EVERYTHING HAPPENS. AT ONCE.

So Baccano! episodes 2 & 3 then.

I think I’ve talked about one narrative approach I like here before, that of escalation. Stakes being raised, things becoming ever more outlandish, basically everything you liked when you entered the story getting bigger and better as the story progresses. Right now, Gainax’s Gurren Lagann is doing that with more aplomb then you could have imagined, as they take the history and evolution of the giant robot genre and condense it down to 26 episodes.

But there’s something else I like too, and it’s everything happening at once.

One of the reasons I like Elmore Leonard’s books so much is that often characters have plans, but because everyone else has plans too, plans collide and nothing goes the way everyone expected it to. Often the character who comes out the best is the one who didn’t have a plan, but was able to take advantage of the chaos.

And one of my favourite pen and paper RPGs, Over The Edge relies on this approach, but takes it one step further, by putting ideas from all corners of fiction into the pot at the same time. So you have elements of the author’s earlier Ars Magica rpg, sitting alongside elements of Naked Lunch, beside 1950’s alien invasion/anti-communist movie plots, beside 1980’s apocalypse fiction and so on. It’s like the author Jonathan Tweet poured everything he loved into one game. And works brilliantly, but more on that at a later date.

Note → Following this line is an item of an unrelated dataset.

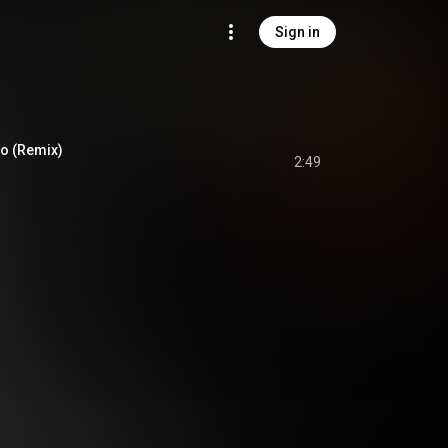
Sign in
Yo (Remix)
2:49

To look at another approach, at the height of the bootleg craze (before the ugly word “mashup” had superseded it), Osymyso produced the genius mix “Intro-spection”, 12 minutes of the intros of classic hits mixed together. It’s everything great, condensed, and happening at once.

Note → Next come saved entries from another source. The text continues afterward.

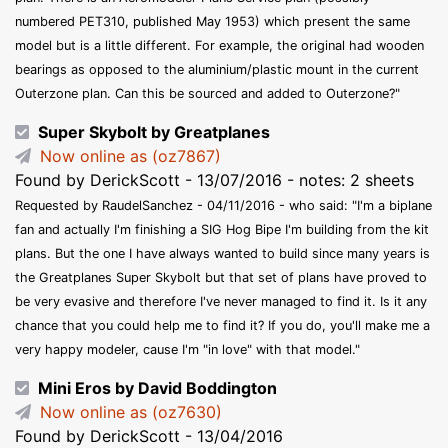
numbered PET310, published May 1953) which present the same
model but is a little different. For example, the original had wooden
bearings as opposed to the aluminium/plastic mount in the current
Outerzone plan. Can this be sourced and added to Outerzone?"
Super Skybolt by Greatplanes
Now online as (oz7867)
Found by DerickScott - 13/07/2016 - notes: 2 sheets
Requested by RaudelSanchez - 04/11/2016 - who said: "I'm a biplane
fan and actually I'm finishing a SIG Hog Bipe I'm building from the kit
plans. But the one I have always wanted to build since many years is
the Greatplanes Super Skybolt but that set of plans have proved to
be very evasive and therefore I've never managed to find it. Is it any
chance that you could help me to find it? If you do, you'll make me a
very happy modeler, cause I'm "in love" with that model."
Mini Eros by David Boddington
Now online as (oz7630)
Found by DerickScott - 13/04/2016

And that’s what Baccano! does.

It takes a whole bunch of early 20th century pulp plots and throws them all in together and watches them intermingle and collide.

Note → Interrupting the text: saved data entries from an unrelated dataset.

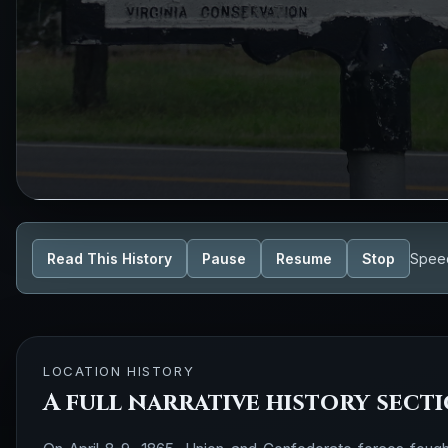
Read This History
Pause
Resume
Stop
Spee
LOCATION HISTORY
A full narrative history sect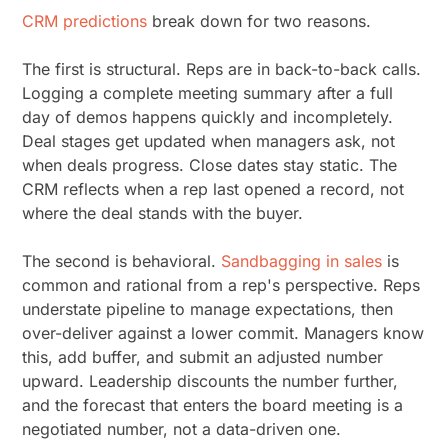
CRM predictions
break down for two reasons.
The first is structural. Reps are in back-to-back calls.
Logging a complete meeting summary after a full
day of demos happens quickly and incompletely.
Deal stages get updated when managers ask, not
when deals progress. Close dates stay static. The
CRM reflects when a rep last opened a record, not
where the deal stands with the buyer.
The second is behavioral.
Sandbagging in sales
is
common and rational from a rep's perspective. Reps
understate pipeline to manage expectations, then
over-deliver against a lower commit. Managers know
this, add buffer, and submit an adjusted number
upward. Leadership discounts the number further,
and the forecast that enters the board meeting is a
negotiated number, not a data-driven one.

After the time jumping first episode, the story settles down and we start to see the journey of Flying Pussyfoot that we saw the aftermath of in the first episode. The central characters for the second episode are clearly the two thieves Isaac and Miria, who seemingly thrive on stupidity and randomness, and are very much in love.  They are but one faction on the train however, there is Ladd Russo and his entourage. Jacuzzi Splot, Nice Holystone and their gang. And also the group known as Lemures. Oh and a small child who is actually an immortal.

We also get glimpses of the New York mafia a year previously, and the start of a chain of events that led to certain characters becoming immortal. Episode three ends on the train as the various plots of the various factions careen into one another. It’s all good pulpy fun and the writing is step above a lot of shows.

However as good as the writing is, I don’t see any real reason, so far, for the show to be animated. In fact, ignoring the general low standard of Japanese TV acting for a moment, it would probably work better as live action. Particularly as there are some scenes (in episode 3) of simple everyday actions that are just shoddy. You could be watching finger puppets and it would look better animated. It says something for the story and writing that I could actually let that fly and want to see more.

While I’m talking of letting things fly, episode 3 introduces two black characters, and while not as racially stereotyped as some anime would have portrayed them, their character designs are fairly egregious racial caricatures.  If all the other characters had been similarly caricatured, I could probably ignore it, but everyone else is pretty much standard anime faces, except an alchemist we see in episode 3, who might be some kind of racial caricature too, but I was too distracted by him looking like Yugi’s grandfather from Yu-Gi-Oh.

It’s nowhere near the best show this year, but it’s pushing my everything happens at once button. And I like that button pushed.